白銀の朝もやを背に立つその姿に、技官たちは言葉を失う。
「……来てくれてありがとう」
その優しい声に、初老の技術者は思わず膝をついた。
「私たちは……限界でした。根拠もない兵器の設計を強いられ、失敗すれば罰があり……命すら惜しまれない……。だが、あなたなら……!」
ユリウスは歩み寄ると、一人ひとりに目を合わせた。すると、その背後から、ミリが不機嫌そうに現れる。

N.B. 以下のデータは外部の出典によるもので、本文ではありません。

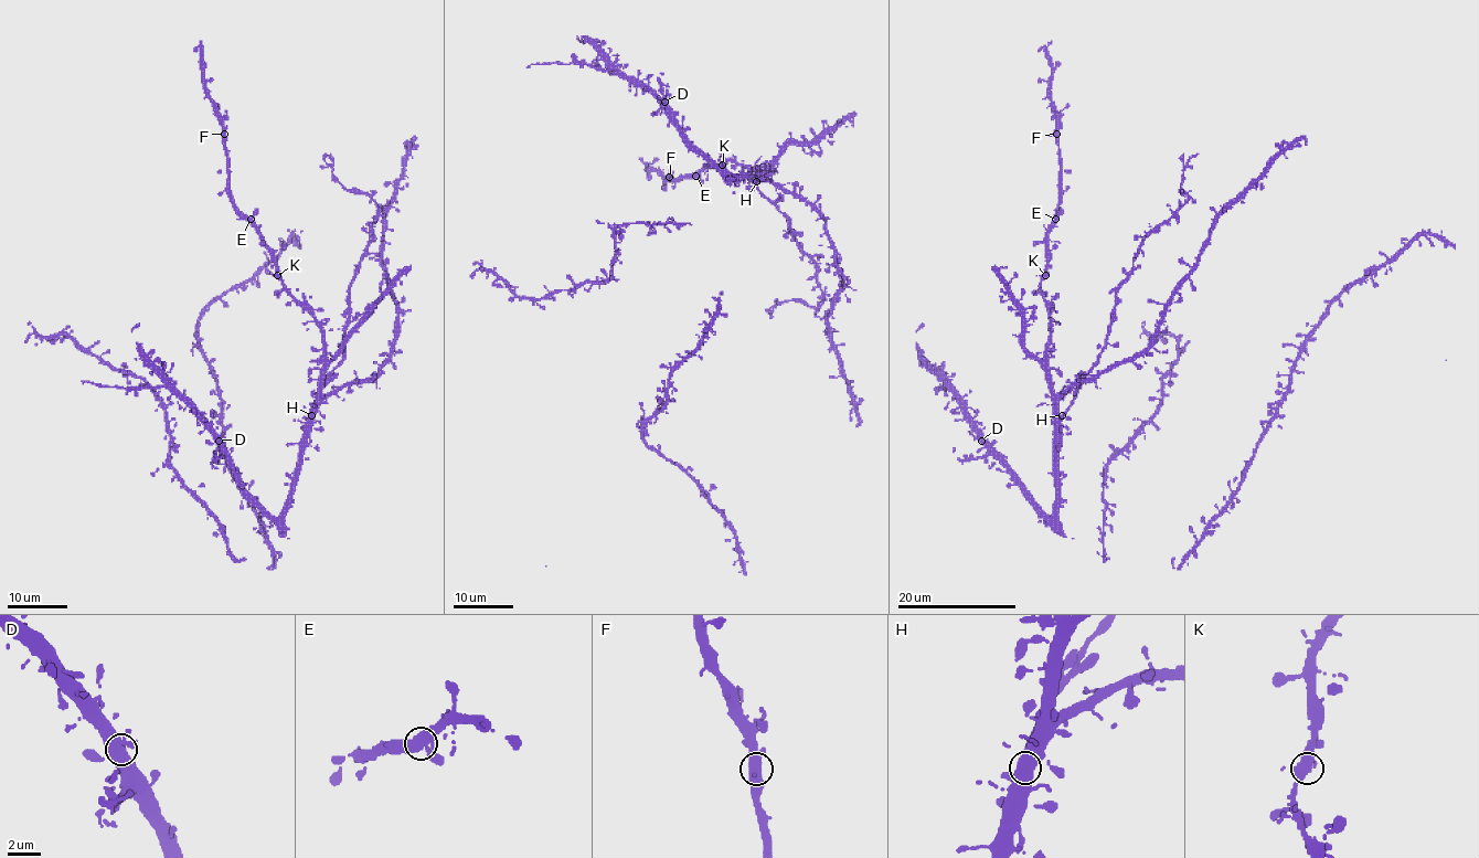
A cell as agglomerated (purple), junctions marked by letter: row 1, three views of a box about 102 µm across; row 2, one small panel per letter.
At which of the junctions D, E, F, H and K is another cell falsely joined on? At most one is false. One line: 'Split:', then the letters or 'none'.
Split: none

「アンタたち、頭の中にライナルトの機密情報をぎっしり詰め込んでるんだろ? 本当に信用していいのか?」
技官たちがたじろぎ、沈黙が走る。だがユリウスは穏やかに笑った。
「信用は……これから築くもの。ミリ、まずは彼らを使ってみてくれ。君の部下として、技術班に組み込んでくれないか?」
「……はぁ? 私の部下に?」
「技術者の目は確かだろう? もし本当に信頼できないなら、そのときは別の対応を考えよう。だが、僕は――彼らにまだ、技術者としての誇りが残っていると信じてる」
ミリはしばし睨んだままだったが、やがて舌打ちを一つして背を向けた。
「……せいぜい後悔しないことね、兄貴」
それでも彼女が去る前に、
「明日から材料庫で顔を見せな」
と技官たちに声をかけたのを、ユリウスは見逃さなかった。
ユリウスは技官たちに向き直る。
「さあ、中へ。温かい湯と食事を――それから、僕たちのやり方で、未来の話をしよう」
門が音を立てて開かれる。それは、追われてきた者たちにとって、新しい朝の始まりだった。

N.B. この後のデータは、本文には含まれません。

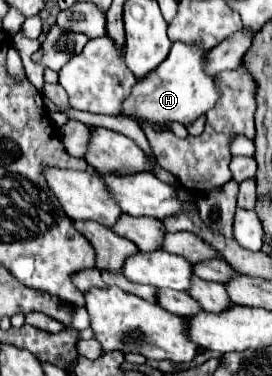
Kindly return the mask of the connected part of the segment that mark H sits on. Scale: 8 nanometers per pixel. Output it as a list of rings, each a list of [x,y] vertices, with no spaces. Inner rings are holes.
[[[174,42],[162,66],[136,82],[134,90],[122,106],[122,114],[134,118],[140,124],[152,124],[154,130],[170,130],[172,122],[180,122],[184,126],[192,124],[198,116],[206,114],[220,98],[214,78],[204,74],[204,60],[206,52],[202,48],[194,44]]]

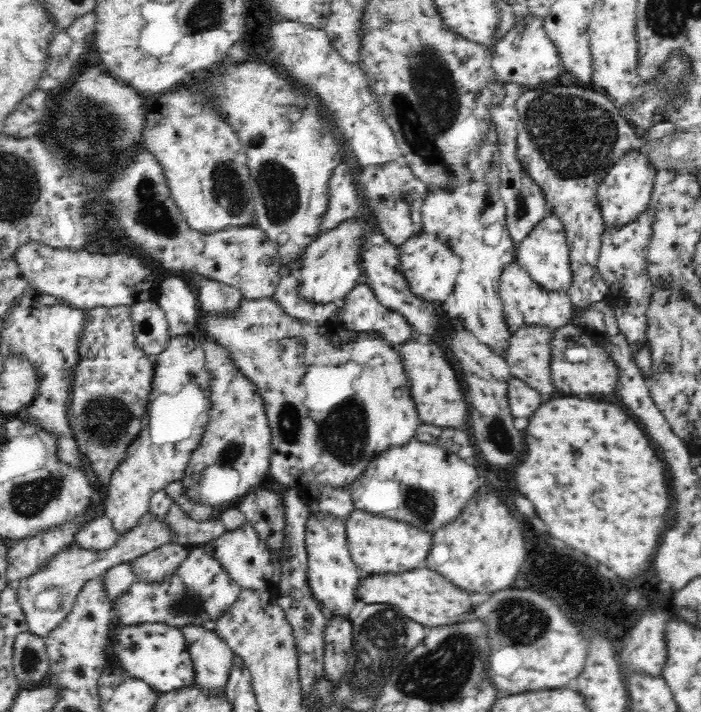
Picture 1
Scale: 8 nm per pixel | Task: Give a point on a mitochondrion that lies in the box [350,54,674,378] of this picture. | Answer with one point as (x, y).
(576, 137)

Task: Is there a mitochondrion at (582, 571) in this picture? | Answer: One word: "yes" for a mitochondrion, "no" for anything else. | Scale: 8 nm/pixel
no

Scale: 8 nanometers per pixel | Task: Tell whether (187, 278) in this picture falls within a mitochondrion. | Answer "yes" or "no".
no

逃亡してきた技官たちもやっと職場の人たちの名前を覚えたころ。
グロッセンベルグの工房街。昼の鐘が鳴る頃、グレゴールは娘の手を引きながら、通路の隅に立ち止まった。
白い湯気の立つパン屋の前で、娘がほかほかの丸パンを頬張っている。
「ミリお姉ちゃんのパン、今日も美味しいね」
「……あれはパン職人ではなく、鍛冶師だがな」
思わず苦笑する。最初は煤だらけで恐ろしい印象しかなかったミリだが、今では娘はすっかり懐いていた。
ここに来て、まだ十日と経っていない。だが、その短い日々は、ライナルトのもとでの一年にも勝る安らぎに満ちていた。

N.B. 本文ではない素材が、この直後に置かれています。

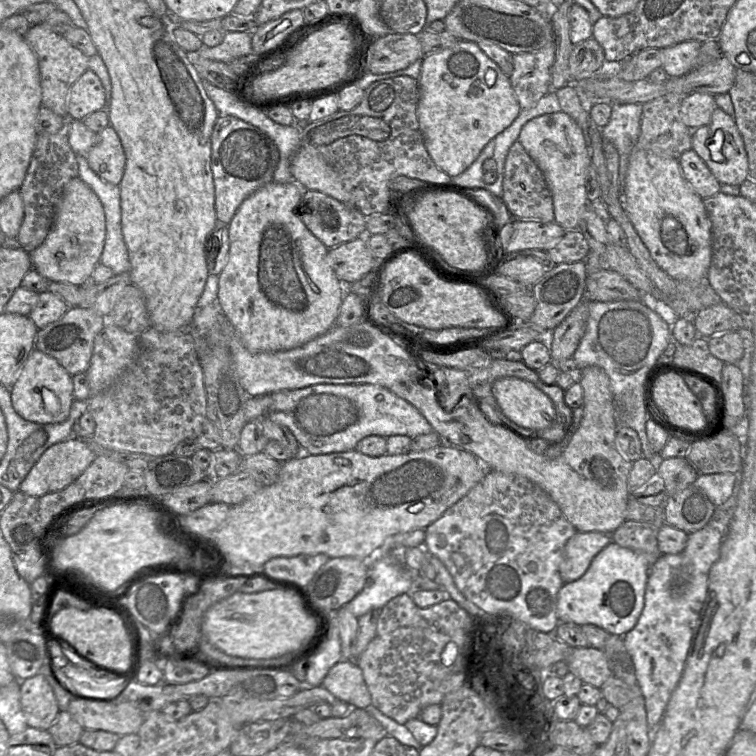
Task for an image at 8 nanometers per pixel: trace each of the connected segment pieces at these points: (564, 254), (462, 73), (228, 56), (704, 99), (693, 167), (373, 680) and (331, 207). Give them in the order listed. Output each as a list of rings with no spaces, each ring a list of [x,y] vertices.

昼休憩の終わり際、工房へ戻る途中、グレゴールは思い切ってミリに声をかけた。
「ミリ殿……少し、お時間をいただけますか」
「おう、なんだ? 溶接のことで文句か?」
「いえ、そうではありません。ただ――感謝を、伝えたくて」
ミリは一瞬目を見張ったが、すぐに照れたようにそっぽを向いた。
「礼を言うのはまだ早いぞ。あたしは鬼の工房長なんだからな」
「それでも……言わせてください」
グレゴールは深く頭を下げた。娘も、ミリをまっすぐ見つめていた。
「我々は、もとはヴァルトハイン閣下――ライナルト様の下で兵器開発をしておりました。ですが、構想も素材もないうちから結果を迫られ、できなければ“処分”される。その繰り返しでした」
声を震わせながら、グレゴールは続けた。
「正直、最初にユリウス様を見たときは、息が止まるかと思いました。同じ顔、同じ声……けれど、態度も、眼差しも、まるで別人だった」
その言葉に、ミリの表情が少し和らぐ。
「ユリウス様は、我々を“人”として見てくださった。あなたも、そうだ。働けば三度の食事があり、子どもにも優しい。それだけで……生きてていいのだと思える」
娘がそっとミリに向かって微笑む。
「ミリお姉ちゃん、いつもありがとう!」
「……な、なんだよ、いきなり」
ミリは少し顔を赤くしながらも、無言で小さく手を振った。
工房の窓から差し込む午後の日差しが、鉄と油の匂いを穏やかに照らしていた。
「我々はもう、恐怖のためにではなく――希望のために働きたい。そう思わせてくれたことに、心から感謝します」
周囲で聞いていた工員や家族も、それぞれに深く頷き、静かに拍手を送っていた。
――恐怖で統べる者と、信頼で導く者。
同じ顔、同じ声でも、心が違えば、世界はこれほどまでに変わるのだと、彼らは今、実感していた。